En pratique, le neuromodulateur est d'abord posé sous anesthésie locale, afin de vérifier son efficacité. Si ce premier test est jugé positif, c'est-à-dire si on constate plus de 50 % d'amélioration des symptômes, l'appareil peut être implanté de façon définitive, toujours sous anesthésie locale. Pendant la première année, environ 15 % d'échecs sont cependant notés qui nécessitent alors soit l'arrêt du stimulateur, soit une désimplantation.
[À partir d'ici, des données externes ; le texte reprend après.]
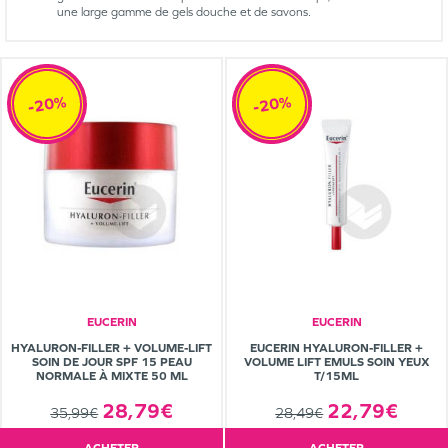
une large gamme de gels douche et de savons.
-20%
-20%
EUCERIN
EUCERIN
HYALURON-FILLER + VOLUME-LIFT
EUCERIN HYALURON-FILLER +
SOIN DE JOUR SPF 15 PEAU
VOLUME LIFT EMULS SOIN YEUX
NORMALE À MIXTE 50 ML
T/15ML
28,79€
22,79€
35,99€
28,49€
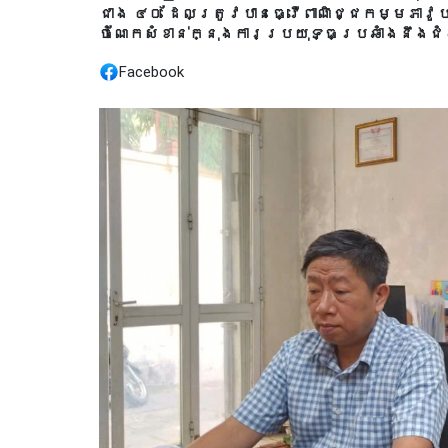
ជាង ៤០ ដែលត្រូវបានធ្វើពាណិជ្ជកម្មភាវូ
ចំណែកសំខាន់ក្នុងការប្រយុទ្ធប្រឆាំងនឹងជំ
Facebook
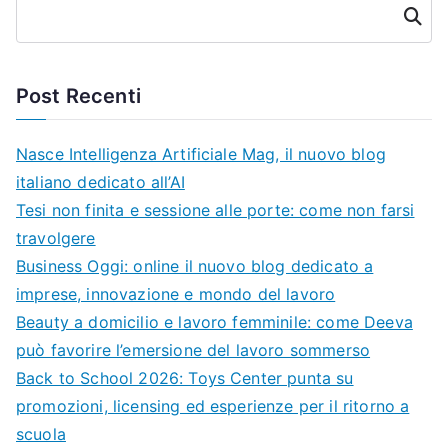
Cerca
Post Recenti
Nasce Intelligenza Artificiale Mag, il nuovo blog
italiano dedicato all’AI
Tesi non finita e sessione alle porte: come non farsi
travolgere
Business Oggi: online il nuovo blog dedicato a
imprese, innovazione e mondo del lavoro
Beauty a domicilio e lavoro femminile: come Deeva
può favorire l’emersione del lavoro sommerso
Back to School 2026: Toys Center punta su
promozioni, licensing ed esperienze per il ritorno a
scuola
En revanche, une fois passé ce cap d'une année, les résultats apparaissent stables pendant cinq à
dix ans.
De plus, de 30 à 40 % des patients signalent une amélioration concomitante de leurs troubles digestifs associés. « Cette constatation est logique car l'innervation de l'appareil digestif est la même que celle du bas appareil urinaire », explique le
Dr Chartier-Kastler qui ajoute qu'il existe aussi des essais en cours dans l'incontinence fécale.
Quant aux inconvénients du dispositif, ils sont rares : hormis le risque infectieux inhérent à toute implantation de matériel chirurgical, il faut seulement envisager le remplacement de la pile au bout de cinq à sept ans, ce qui a surtout des conséquences financières puisque chaque pile coûte environ 4 000 euros, l'implant total revenant à 6 500 euros.
Près de 800 malades implantés en France
Le registre des cas implantés a permis de mieux caractériser les patients ayant bénéficié jusqu'à ce jour de l'implantation d'un système de neuromodulation, soit, en France, environ 800 malades depuis deux ans et demi. Les données ainsi obtenues viennent d'être présentées lors du dernier congrès de l'Association française d'urologie par les membres du club de neuromodulation qui ont été les initiateurs du registre. Les cas implantés ont les mêmes caractéristiques que ceux décrits dans la littérature internationale en termes de pathologie et de résultats : la plupart (plus de 80 %) souffrent de troubles irritatifs ; l'efficacité est stable dans le temps avec 15 % d'échecs précoces ; les résultats apparaissent meilleurs chez les femmes qui sont de ce fait plus souvent implantées. De plus, souligne
E. Chartier-Kastler, les mises en place de matériel qui initialement ne se sont faites que dans les services hospitaliers publics, en raison de la nécessité d'une évaluation, ont été, pour la première fois, en 2005, plus fréquentes dans les établissements privés.
Parallèlement à ces résultats positifs, qui, rappelons-le, ont été le prélude à une autorisation de remboursement pérenne, des améliorations sont d'ores et déjà à l'étude, notamment une réduction de taille du dispositif ainsi que la stimulation du nerf pudendal, ce qui pourrait augmenter le nombre de patients répondeurs. De nouvelles indications pourraient également être proposées comme les douleurs pelviennes et périnéales ou, plus débattues, les cystites interstitielles. Un autre pan de la pathologie pourrait pouvoir aussi bénéficier de cette technique de stimulation : les troubles urinaires d'origine neurologique tels que ceux qui surviennent au cours de la maladie de Parkinson ou de la sclérose en plaques. La neuromodulation est aussi théoriquement utilisable chez l'enfant mais non remboursée et pour l'instant uniquement dans le cadre de protocoles d'évaluation thérapeutique.
Le Dr Chartier-Kastler souligne pour finir, que le remboursement est soumis à une autre condition : l'implantation ne peut être faite que par les urologues se pliant à un apprentissage de la technique, effectué par deux centres en France, à Paris et Marseille.
* Groupe hospitalier Pitié-Salpêtrière, Paris.